Gonen Fink, Senior Vice President of Products, Cortex at Palo Alto Networks, commented on the product release: "Cortex XSIAM harnesses the power of the world's largest and most comprehensive set of security data to transform our customers' ability to rapidly counter evolving attacks with advanced AI and automation. This expansion of our groundbreaking SecOps platform merges best-in-class reactive with proactive security measures, allowing customers to achieve unprecedented risk reduction across their entire enterprise, from code to cloud to SOC."

The Cortex Exposure Management module is built to deliver a unified view of all exposures by collating data from network, endpoint and cloud scanners, as well as from third-party sources. AI algorithms are employed to prioritise vulnerabilities based on exploitation risk rather than solely on compliance requirements, aiming to eliminate false alarms and focus remediation on threats deemed most urgent.

The platform's automation capabilities are intended to implement new security controls for critical risks across native and integrated security tools, with automated playbooks designed to orchestrate and execute response actions, reducing manual workload and aiming to prevent future incidents.

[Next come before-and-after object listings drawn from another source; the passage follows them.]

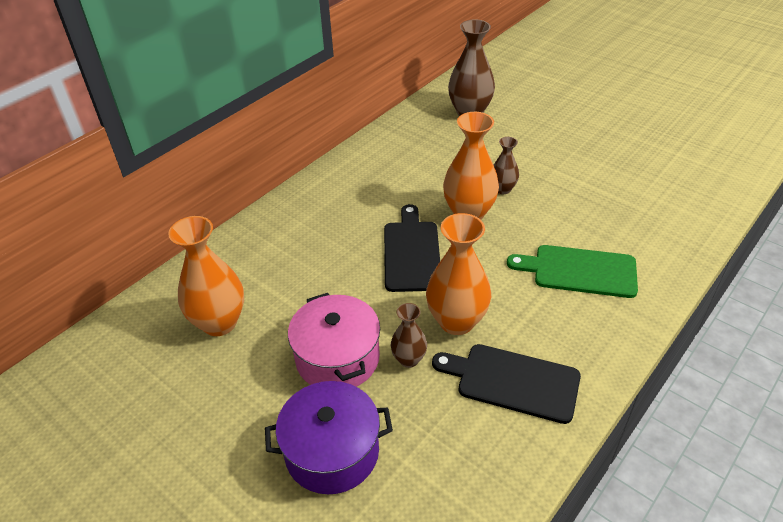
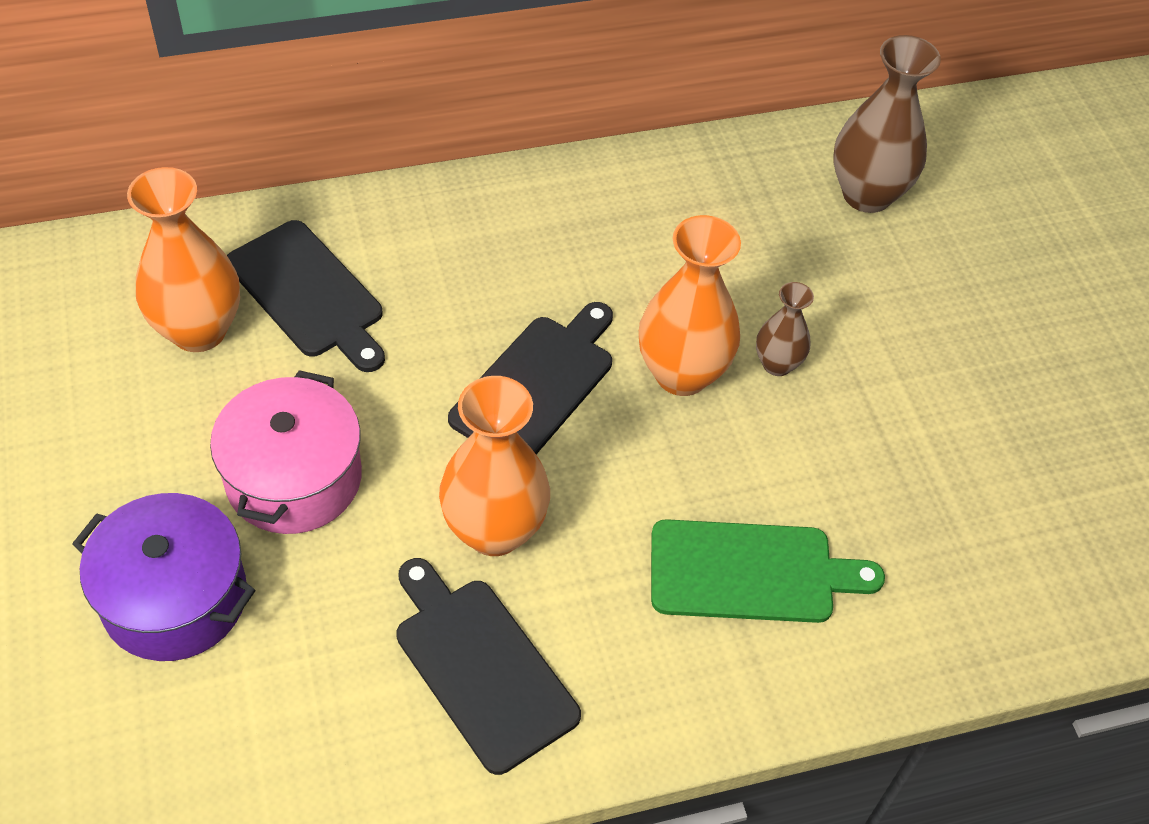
camera: 30 degrees right, 10 degrees up
brown vase [391,303,427,368] -> none
green cutting board [507,245,638,298] -> green cutting board turned 135 degrees clockwise [651,519,885,623]
none -> black cutting board [227,220,385,372]

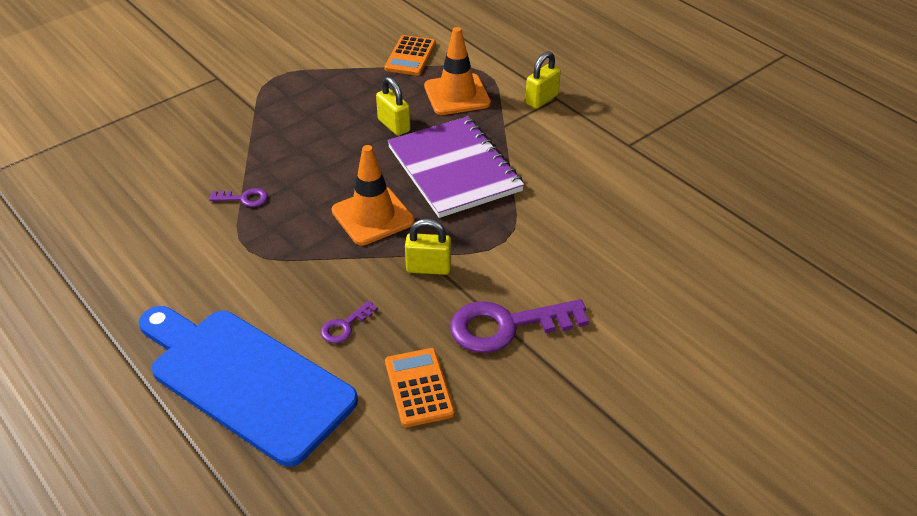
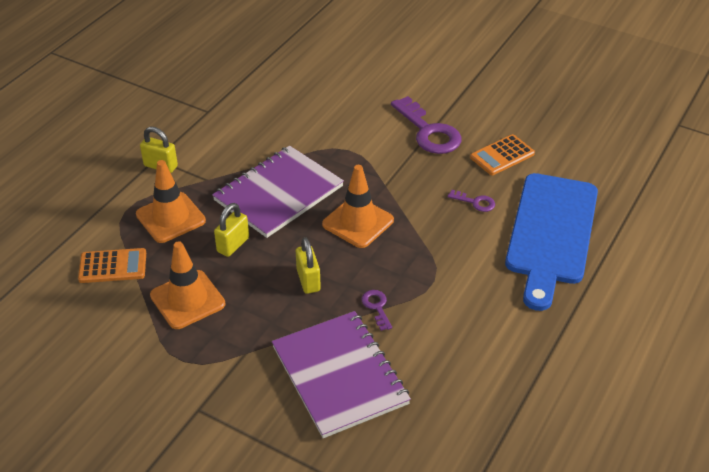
camera: 110 degrees left, 0 degrees up
yellow padlock [405,219,451,275] -> yellow padlock moved to [296,237,321,294]
none -> orange traffic cone [150,241,225,329]
none -> purple notebook [272,311,411,438]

The Advanced Email Security component is designed to strengthen defences against sophisticated phishing campaigns and other email-based threats, leveraging analytics that identify attacker intent and continuously adapt to emerging tactics. Automated response features include real-time removal of harmful messages, disabling of compromised accounts, and endpoint isolation within existing security workflows. The email module also correlates data across email, identity, endpoint, and cloud sources to provide a holistic view of incident paths for enhanced response measures.

Chris DeBrunner, Vice President of Security Operations at CBTS, said: "The transition to Cortex XSIAM has transformed our SOC operations at CBTS. Previously, we struggled with alert fatigue due to multi-console complexity, multiple data sources, disparate vendors, and labour-intensive tasks. With the consolidation of major security capabilities into one platform, we have achieved remarkable efficiencies. Our incident close-out rate has reached 100%, and we have significantly reduced our median time to resolution (MTTR) from days to, in some cases, seconds. The automation provided by XSIAM has been crucial in managing the alert overwhelm we faced, making our team more effective and less error-prone."

Chase Hymel, Chief Information Security Officer for the State of Louisiana, added: "Discovering the capabilities of Cortex XSIAM was a game-changer for the State of Louisiana. It's helped us to modernise our security infrastructure and set an example for other states to follow. By adopting XSIAM, we have significantly improved threat visibility and response effectiveness. Cortex XSIAM has allowed us to consolidate our security tools into one integrated platform, enhancing our security operations and protecting citizen data effectively. We have reduced MTTR from over 24 hours to under two minutes and automated the resolution of 86% of incidents."

Cortex XSIAM 3.0's Exposure Management and Advanced Email Security offerings are scheduled for general availability to customers worldwide in the final quarter of the 2025 financial year.